Kaplan also warns of the "return of the oligarchy" to the enrichment of the rich and the detriment of the poor.

The previous essays constituted the first two Parts of the book (Why Democracy? and Concepts and Complexities). There's much more.

Citizenship and Character

Democracy and Its Troubles

The Public and the Personal

Education in a Democratic Society

Human Potential and Democracy's Future

These are all more than worth reading and I regret that good sense (and a tired writing hand) prevent me from discussing the entire book at more length.

I think anyone concerned about the future of this country and the way society is evolving would be doing themselves a favor by reading this collection.

Essays on Law and Justice, and Egalitarian Solidarity, and Moral Imagination, and Practical Utopianism offer something for everyone from the casual browser to the serious thinker. (Okay, I know. I always say, Read This Book! but they're good books and worth reading, okay?)

( Read it.)

Posted by AnneZook at 05:48 PM


Nice review - I love your book reviews! I was especially intrigued by the part where you talk about grading on a curve and how superiority is defined. My husband is constantly saying "it's not a contest, you don't need to compare yourself to other people - you only need to better yourself."

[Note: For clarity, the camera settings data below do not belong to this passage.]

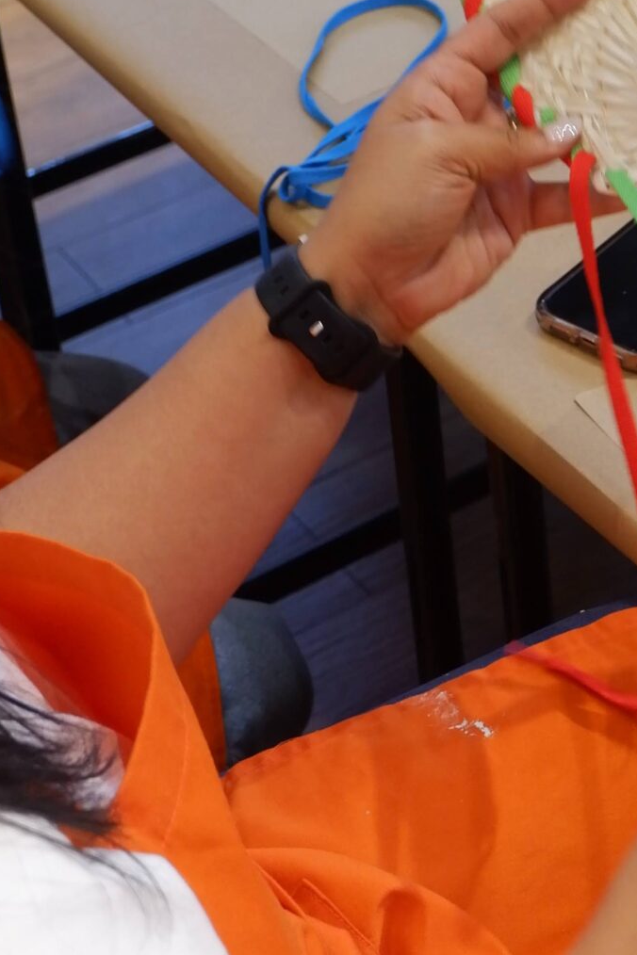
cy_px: 97
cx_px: 754
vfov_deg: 18.9
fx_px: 2813
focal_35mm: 106
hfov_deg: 12.6
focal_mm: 28.2
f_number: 4.5
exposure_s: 1/34
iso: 800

Posted by: Elayne Riggs at February 16, 2004 06:10 AM

You know, I didn't even think anyone read these book reviews. :) Thanks for the kind words.

That "grading on the curve" was a source of constant annoyance to me in school. I didn't care how much I'd learned compared to the person in the class who had learned the least. I wanted to know how much I'd learned in comparison to how much material we'd actually studied.

It drove me nuts, as did a teacher's explanation one time that I couldn't be given an 'A' because not enough people had flunked the test. She had, you see, done such a good job of teaching the material that too many people had learned too much of it, and the "curve" was skewed.